He wrote a lot interesting vignettes and articles about various subjects. He also did a lot of music reviews along with Gary Giddens. I used to read them all the time. In fact, I have a number of them archived.

"....... but now I try to read his books. I sometimes disagree with his opinions, like for example, his dislike for a well-known trumpeter who, for all his success, is actually one of most "for real" musicians around."

Sometimes his writings can be a little obtuse. As I stated before, the guy is the biggest lighting rod for hatin' that I know of. Whites accuse him of being a black demogouge and racist while blacks accuse him of being a sell out lawn jockey for white conservatives. Go figure.......

"Thanks for the info, I haven't looked at it yet so I didn't know that the Crouch-Baraka smackdown is from a couple of years ago."

Actually, it's been around twenty years ago (as I recall -it was back in the middle 1980's)

"Have you by any chance read what Sterling A. Brown said about Baraka's plays in the (mass market paperback) anthology called Black Voices?"

No I haven't. What did he say?

"And now, decades later, the charge is that Ralph Ellison, who no sane person would ever claim didn't consider himself black, never *completed* (not "couldn't write") a *second* novel for much the same reason."

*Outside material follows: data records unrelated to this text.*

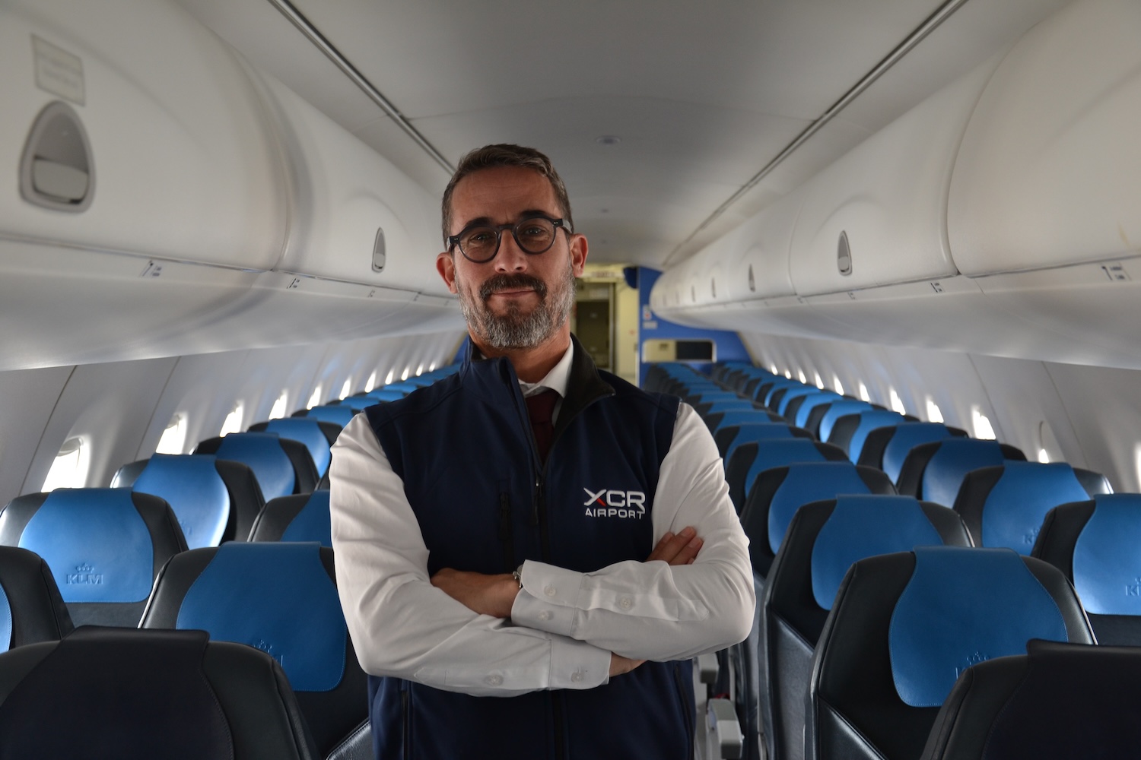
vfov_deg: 26.5
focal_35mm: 51
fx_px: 1616
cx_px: 570
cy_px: 380
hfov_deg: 38.9
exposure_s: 1/15
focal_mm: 34
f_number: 4.2
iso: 400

Bro Steve, I can't honestly speculate as to why he was not a prolific enduring writer. But others have given their less than flattering spin about this American enigma. Ellison was a very controversial figure for those who took a more assertive and active stance against racism. I really don't know what was going on in his head (I don't think anyone did). But it is strange and somewhat disappointing he did not follow up with more writings. I don't know what else to say but I'm not going to jump on the ban wagon of conjecture, name calling and vitriolic sell out condemnations as others have. But as you may know, one of his biggest supporters is Stanley Crouch.